- TASK REQUIREMENTS -
Give the lines in the records below as a JSON array of strings, with one string per line and blank lines omitted.

Start

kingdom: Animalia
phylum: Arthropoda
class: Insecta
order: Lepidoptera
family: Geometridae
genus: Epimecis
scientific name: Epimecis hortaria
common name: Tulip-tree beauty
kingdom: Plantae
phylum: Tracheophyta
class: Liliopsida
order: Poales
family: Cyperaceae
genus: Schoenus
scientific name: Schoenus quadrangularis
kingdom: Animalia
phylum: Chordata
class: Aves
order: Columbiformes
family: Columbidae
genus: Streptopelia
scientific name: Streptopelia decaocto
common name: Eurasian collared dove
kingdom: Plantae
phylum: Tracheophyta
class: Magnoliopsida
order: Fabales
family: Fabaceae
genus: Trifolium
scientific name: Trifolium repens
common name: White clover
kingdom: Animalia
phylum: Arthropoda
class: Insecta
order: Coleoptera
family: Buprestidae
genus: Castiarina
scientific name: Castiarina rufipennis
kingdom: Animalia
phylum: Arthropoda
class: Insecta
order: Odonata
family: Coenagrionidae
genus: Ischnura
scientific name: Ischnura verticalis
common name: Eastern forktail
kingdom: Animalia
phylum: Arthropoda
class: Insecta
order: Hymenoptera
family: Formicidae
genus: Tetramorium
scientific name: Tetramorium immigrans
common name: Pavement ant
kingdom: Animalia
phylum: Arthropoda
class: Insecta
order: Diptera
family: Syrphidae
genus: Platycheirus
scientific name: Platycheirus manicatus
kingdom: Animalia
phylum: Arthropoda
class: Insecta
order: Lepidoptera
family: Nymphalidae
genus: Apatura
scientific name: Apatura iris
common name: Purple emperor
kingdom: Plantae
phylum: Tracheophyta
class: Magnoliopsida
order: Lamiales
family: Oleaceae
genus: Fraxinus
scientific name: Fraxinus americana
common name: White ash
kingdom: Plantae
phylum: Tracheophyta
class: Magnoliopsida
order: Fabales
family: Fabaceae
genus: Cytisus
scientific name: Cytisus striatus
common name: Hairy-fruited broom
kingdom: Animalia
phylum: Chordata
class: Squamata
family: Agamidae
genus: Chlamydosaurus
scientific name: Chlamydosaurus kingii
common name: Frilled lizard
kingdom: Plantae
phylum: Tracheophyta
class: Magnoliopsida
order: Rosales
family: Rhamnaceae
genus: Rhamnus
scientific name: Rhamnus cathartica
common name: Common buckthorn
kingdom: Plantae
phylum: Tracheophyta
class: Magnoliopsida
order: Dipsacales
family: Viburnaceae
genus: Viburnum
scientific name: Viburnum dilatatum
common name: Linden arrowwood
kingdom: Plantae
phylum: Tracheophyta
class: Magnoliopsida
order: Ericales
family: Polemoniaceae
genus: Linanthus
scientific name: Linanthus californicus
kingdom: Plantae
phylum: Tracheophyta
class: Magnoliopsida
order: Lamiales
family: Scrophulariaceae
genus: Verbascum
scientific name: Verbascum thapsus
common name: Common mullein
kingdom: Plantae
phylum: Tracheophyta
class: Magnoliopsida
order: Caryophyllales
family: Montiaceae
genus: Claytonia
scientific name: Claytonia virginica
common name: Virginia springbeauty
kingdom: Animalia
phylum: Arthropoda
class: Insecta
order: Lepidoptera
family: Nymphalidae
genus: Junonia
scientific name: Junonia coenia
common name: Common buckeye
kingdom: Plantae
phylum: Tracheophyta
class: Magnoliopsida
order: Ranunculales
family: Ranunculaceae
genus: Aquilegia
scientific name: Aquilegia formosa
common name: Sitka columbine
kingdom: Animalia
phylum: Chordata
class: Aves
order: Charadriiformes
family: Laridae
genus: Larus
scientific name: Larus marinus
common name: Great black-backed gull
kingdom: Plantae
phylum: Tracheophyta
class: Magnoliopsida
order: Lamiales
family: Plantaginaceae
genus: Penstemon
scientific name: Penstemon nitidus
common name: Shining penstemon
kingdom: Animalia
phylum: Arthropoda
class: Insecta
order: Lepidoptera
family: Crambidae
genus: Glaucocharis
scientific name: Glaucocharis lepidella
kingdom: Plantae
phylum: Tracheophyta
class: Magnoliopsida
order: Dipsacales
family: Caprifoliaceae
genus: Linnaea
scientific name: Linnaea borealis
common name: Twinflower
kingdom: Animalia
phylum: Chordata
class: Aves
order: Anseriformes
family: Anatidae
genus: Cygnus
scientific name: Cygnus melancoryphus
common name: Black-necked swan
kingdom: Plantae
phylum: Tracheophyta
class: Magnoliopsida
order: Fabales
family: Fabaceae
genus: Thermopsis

End

- ANSWER TO THE PROBLEM -
[
  "kingdom: Animalia",
  "phylum: Arthropoda",
  "class: Insecta",
  "order: Lepidoptera",
  "family: Geometridae",
  "genus: Epimecis",
  "scientific name: Epimecis hortaria",
  "common name: Tulip-tree beauty",
  "kingdom: Plantae",
  "phylum: Tracheophyta",
  "class: Liliopsida",
  "order: Poales",
  "family: Cyperaceae",
  "genus: Schoenus",
  "scientific name: Schoenus quadrangularis",
  "kingdom: Animalia",
  "phylum: Chordata",
  "class: Aves",
  "order: Columbiformes",
  "family: Columbidae",
  "genus: Streptopelia",
  "scientific name: Streptopelia decaocto",
  "common name: Eurasian collared dove",
  "kingdom: Plantae",
  "phylum: Tracheophyta",
  "class: Magnoliopsida",
  "order: Fabales",
  "family: Fabaceae",
  "genus: Trifolium",
  "scientific name: Trifolium repens",
  "common name: White clover",
  "kingdom: Animalia",
  "phylum: Arthropoda",
  "class: Insecta",
  "order: Coleoptera",
  "family: Buprestidae",
  "genus: Castiarina",
  "scientific name: Castiarina rufipennis",
  "kingdom: Animalia",
  "phylum: Arthropoda",
  "class: Insecta",
  "order: Odonata",
  "family: Coenagrionidae",
  "genus: Ischnura",
  "scientific name: Ischnura verticalis",
  "common name: Eastern forktail",
  "kingdom: Animalia",
  "phylum: Arthropoda",
  "class: Insecta",
  "order: Hymenoptera",
  "family: Formicidae",
  "genus: Tetramorium",
  "scientific name: Tetramorium immigrans",
  "common name: Pavement ant",
  "kingdom: Animalia",
  "phylum: Arthropoda",
  "class: Insecta",
  "order: Diptera",
  "family: Syrphidae",
  "genus: Platycheirus",
  "scientific name: Platycheirus manicatus",
  "kingdom: Animalia",
  "phylum: Arthropoda",
  "class: Insecta",
  "order: Lepidoptera",
  "family: Nymphalidae",
  "genus: Apatura",
  "scientific name: Apatura iris",
  "common name: Purple emperor",
  "kingdom: Plantae",
  "phylum: Tracheophyta",
  "class: Magnoliopsida",
  "order: Lamiales",
  "family: Oleaceae",
  "genus: Fraxinus",
  "scientific name: Fraxinus americana",
  "common name: White ash",
  "kingdom: Plantae",
  "phylum: Tracheophyta",
  "class: Magnoliopsida",
  "order: Fabales",
  "family: Fabaceae",
  "genus: Cytisus",
  "scientific name: Cytisus striatus",
  "common name: Hairy-fruited broom",
  "kingdom: Animalia",
  "phylum: Chordata",
  "class: Squamata",
  "family: Agamidae",
  "genus: Chlamydosaurus",
  "scientific name: Chlamydosaurus kingii",
  "common name: Frilled lizard",
  "kingdom: Plantae",
  "phylum: Tracheophyta",
  "class: Magnoliopsida",
  "order: Rosales",
  "family: Rhamnaceae",
  "genus: Rhamnus",
  "scientific name: Rhamnus cathartica",
  "common name: Common buckthorn",
  "kingdom: Plantae",
  "phylum: Tracheophyta",
  "class: Magnoliopsida",
  "order: Dipsacales",
  "family: Viburnaceae",
  "genus: Viburnum",
  "scientific name: Viburnum dilatatum",
  "common name: Linden arrowwood",
  "kingdom: Plantae",
  "phylum: Tracheophyta",
  "class: Magnoliopsida",
  "order: Ericales",
  "family: Polemoniaceae",
  "genus: Linanthus",
  "scientific name: Linanthus californicus",
  "kingdom: Plantae",
  "phylum: Tracheophyta",
  "class: Magnoliopsida",
  "order: Lamiales",
  "family: Scrophulariaceae",
  "genus: Verbascum",
  "scientific name: Verbascum thapsus",
  "common name: Common mullein",
  "kingdom: Plantae",
  "phylum: Tracheophyta",
  "class: Magnoliopsida",
  "order: Caryophyllales",
  "family: Montiaceae",
  "genus: Claytonia",
  "scientific name: Claytonia virginica",
  "common name: Virginia springbeauty",
  "kingdom: Animalia",
  "phylum: Arthropoda",
  "class: Insecta",
  "order: Lepidoptera",
  "family: Nymphalidae",
  "genus: Junonia",
  "scientific name: Junonia coenia",
  "common name: Common buckeye",
  "kingdom: Plantae",
  "phylum: Tracheophyta",
  "class: Magnoliopsida",
  "order: Ranunculales",
  "family: Ranunculaceae",
  "genus: Aquilegia",
  "scientific name: Aquilegia formosa",
  "common name: Sitka columbine",
  "kingdom: Animalia",
  "phylum: Chordata",
  "class: Aves",
  "order: Charadriiformes",
  "family: Laridae",
  "genus: Larus",
  "scientific name: Larus marinus",
  "common name: Great black-backed gull",
  "kingdom: Plantae",
  "phylum: Tracheophyta",
  "class: Magnoliopsida",
  "order: Lamiales",
  "family: Plantaginaceae",
  "genus: Penstemon",
  "scientific name: Penstemon nitidus",
  "common name: Shining penstemon",
  "kingdom: Animalia",
  "phylum: Arthropoda",
  "class: Insecta",
  "order: Lepidoptera",
  "family: Crambidae",
  "genus: Glaucocharis",
  "scientific name: Glaucocharis lepidella",
  "kingdom: Plantae",
  "phylum: Tracheophyta",
  "class: Magnoliopsida",
  "order: Dipsacales",
  "family: Caprifoliaceae",
  "genus: Linnaea",
  "scientific name: Linnaea borealis",
  "common name: Twinflower",
  "kingdom: Animalia",
  "phylum: Chordata",
  "class: Aves",
  "order: Anseriformes",
  "family: Anatidae",
  "genus: Cygnus",
  "scientific name: Cygnus melancoryphus",
  "common name: Black-necked swan",
  "kingdom: Plantae",
  "phylum: Tracheophyta",
  "class: Magnoliopsida",
  "order: Fabales",
  "family: Fabaceae",
  "genus: Thermopsis"
]